I am of two minds about efforts to put pressure on particularly bad actors in the scientific publishing field (such as Elsevier) to reform, since the result of that reform would be a slightly less greedy ectoparasite sucking the blood of the research community, slightly more sustainably. I think (as I wrote here) that the whole model of peer review is antiquated and oppressive and (as the British like to say) no longer fit for purpose. Perhaps we should seek to sharpen the contradictions, in the hopes that the academic proletariat will shake off these leeches. We should strive to make all journals like Elsevier, and double the prices.

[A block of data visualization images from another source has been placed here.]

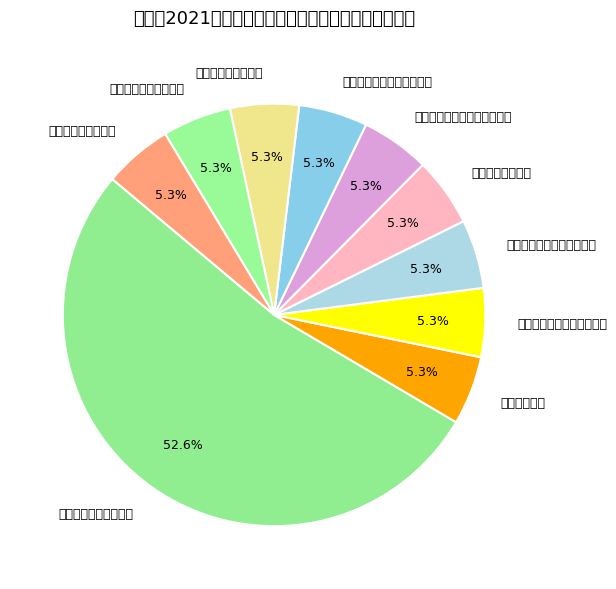

The 鹤庆县规划编制中心 slice represents 16% of the pie. True or false?

False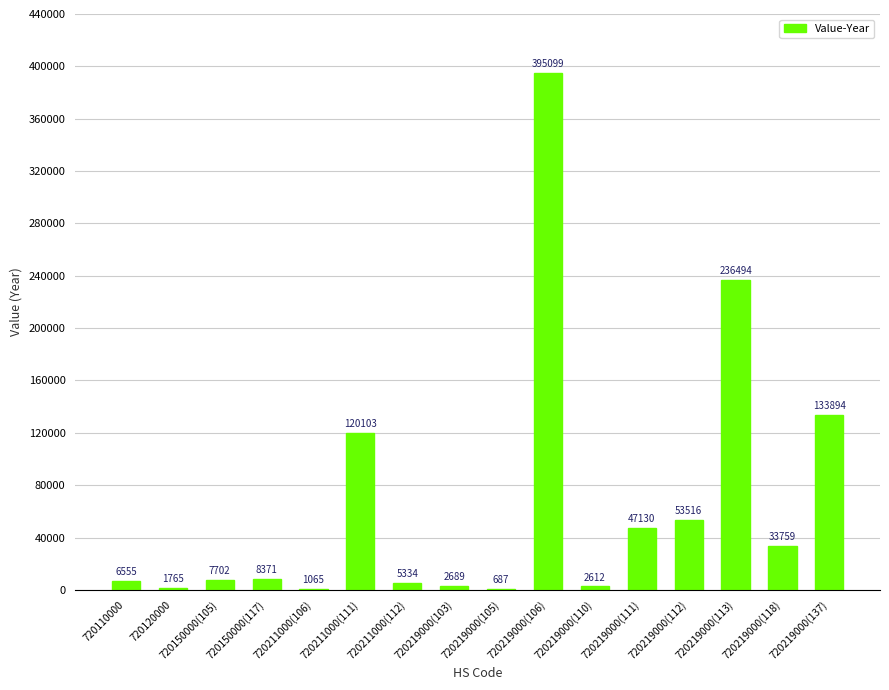

Which label corresponds to the largest value in the chart?

720219000(106)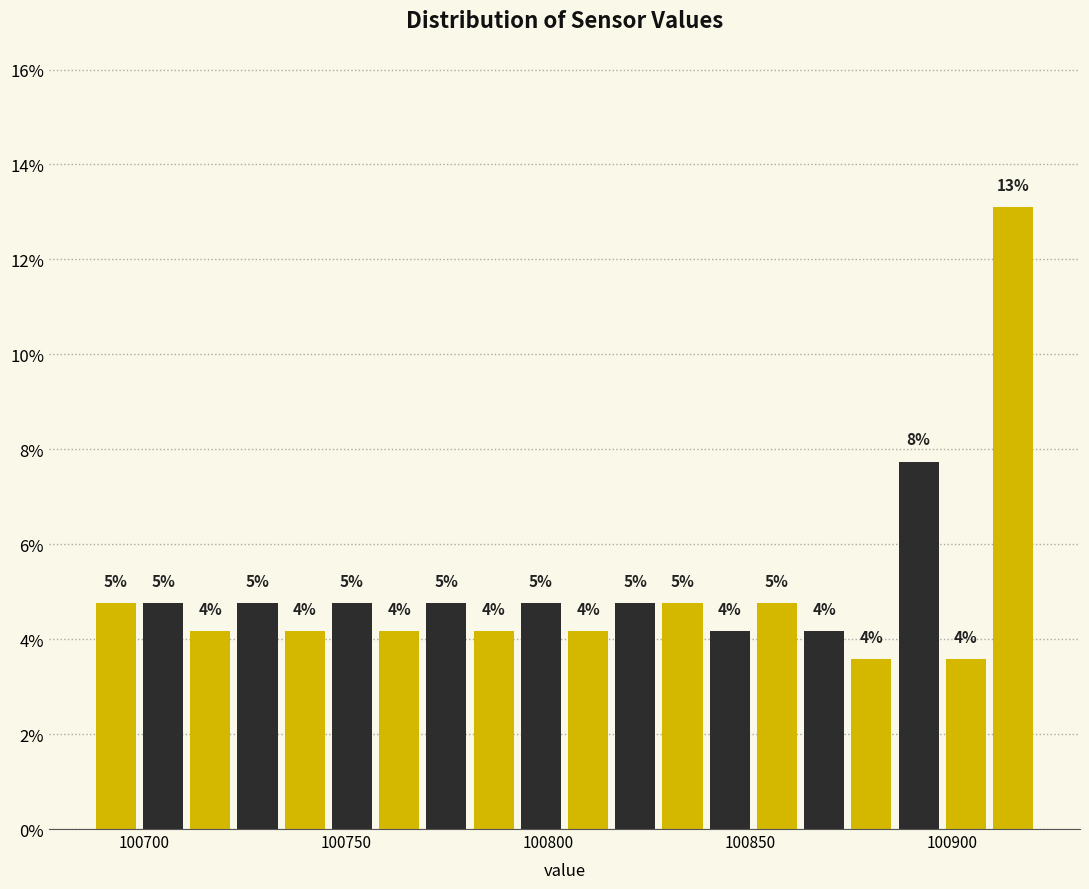

Around what value on the x-axis is the tallest bar? Give the approximate position of its centre, as read against the axis.

100915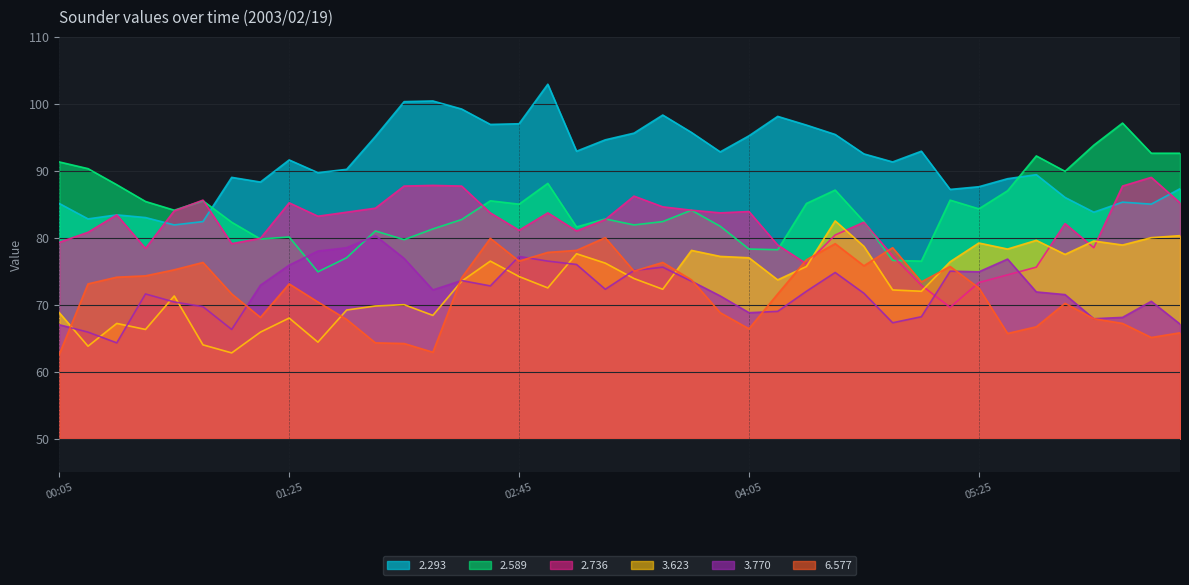

What is the minimum value shown in the chart?

62.6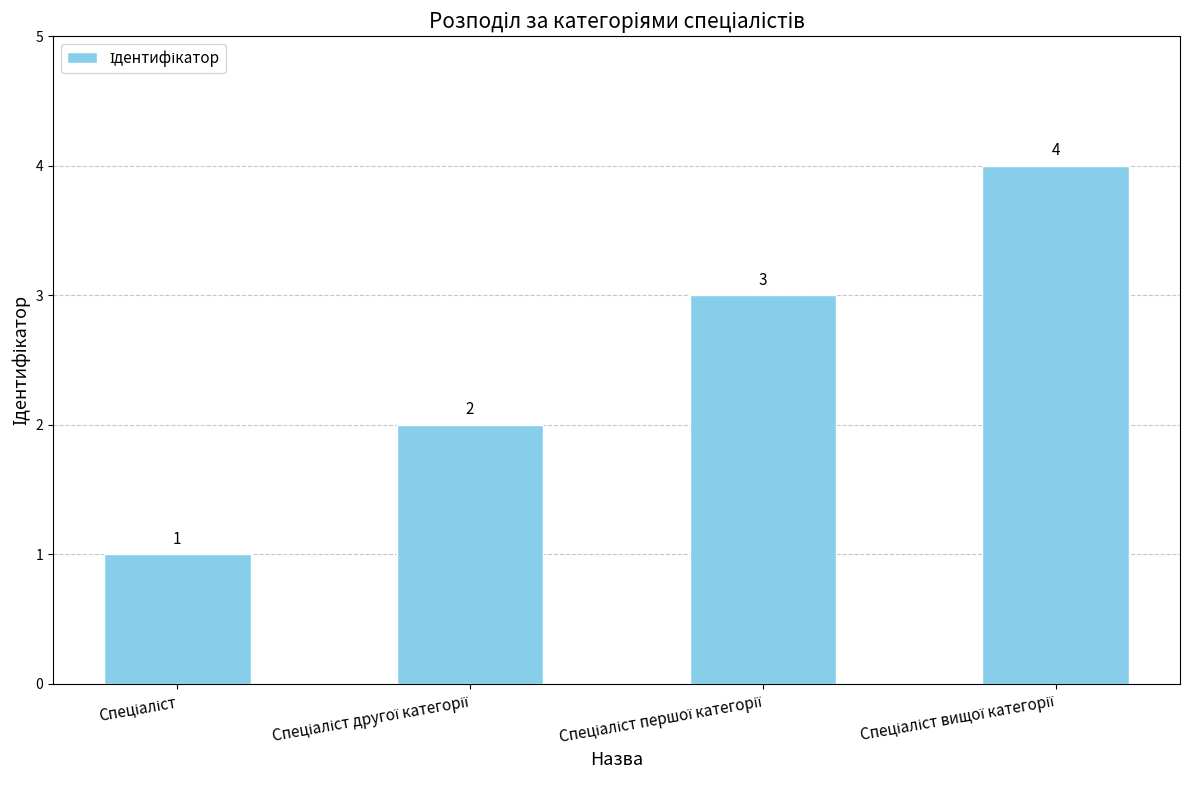

What is the sum of all values?

10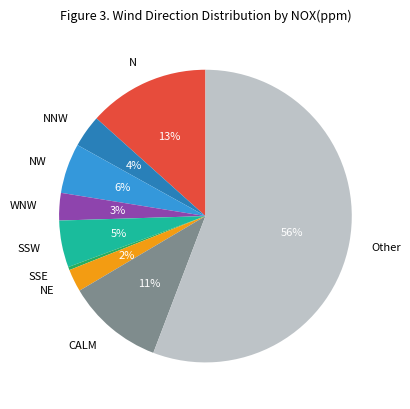

What percentage is the WNW slice, to the nearest percent?

3%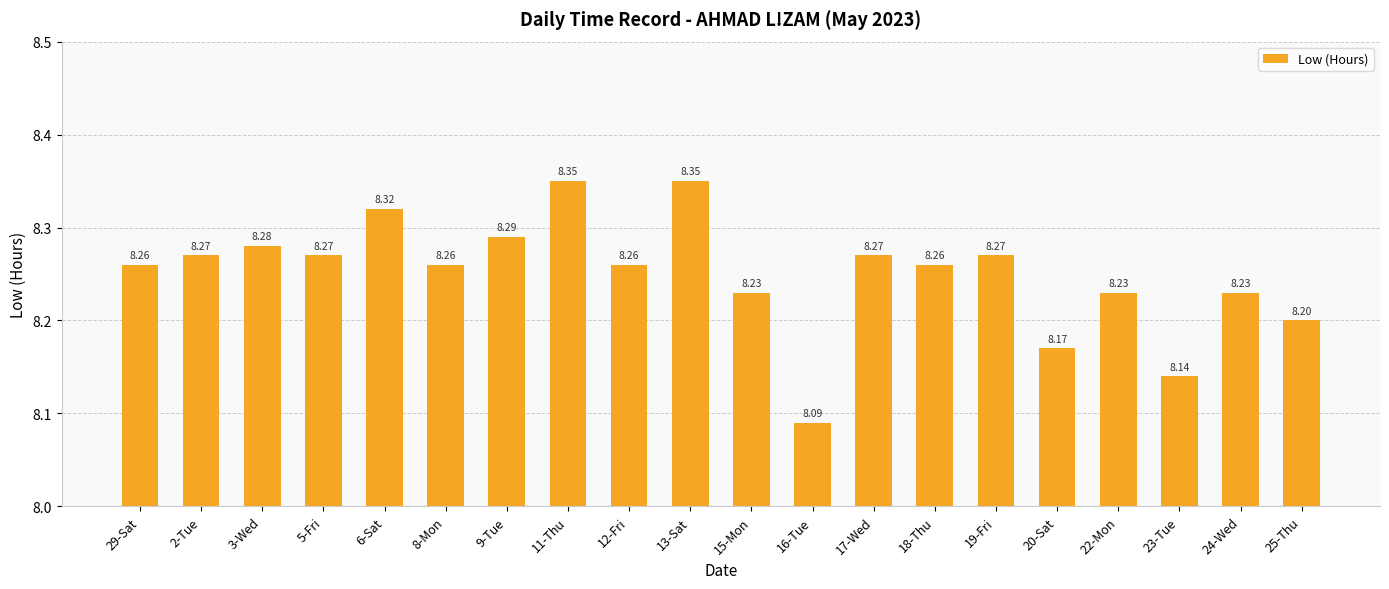

What is the label of the 18th bar from the left?

23-Tue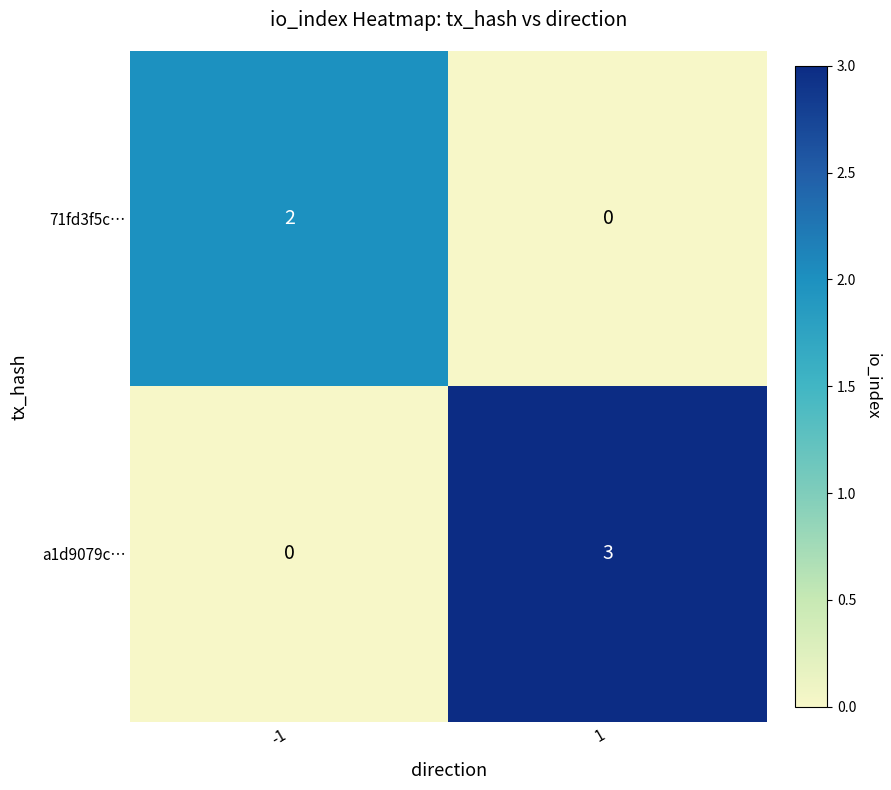

Is it true that 71fd3f5c… equals 3 at -1?

False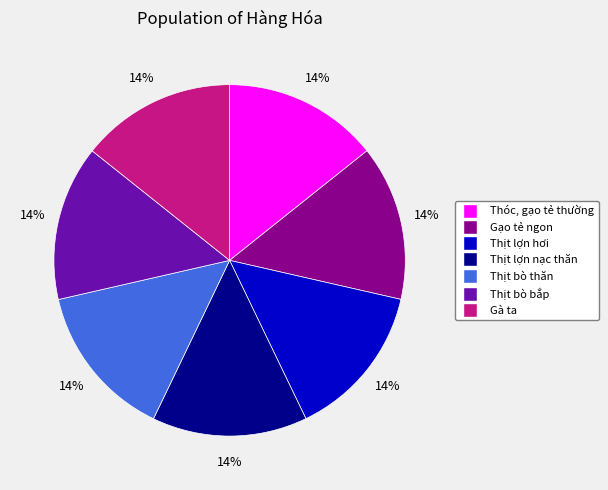

To the nearest percent, what portion does Gà ta represent?

14%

Mathematician Timothy Gowers started organising a boycott of Elsevier a couple of years ago. I’m not sure how it’s going, but here’s some information about it. And here’s some artwork:
Although, in fairness, I must point out that it wasn’t Elsevier who first tried to lock down the Tree of Knowledge. It was this guy:
Now that Elsevier has taken to making legal threats against academics who publish articles on their own academic web sites, Henry Farrell is proposing a novel strategy that combines the boycott with an embrace of Elsevier’s tactics:
I think that everyone should submit as much of their work to Elsevier as they possibly can. Any article that has even a modest chance of success. People should bear through the revise and resubmit process as many times as it takes. Once the piece has finally been accepted, then, and only then, should they withdraw the article from consideration, and then publish it on their university or personal website with an “accepted by Elsevier Journal x and then withdrawn in protest,” together with a copy of the acceptance email (containing the editor’s email address etc).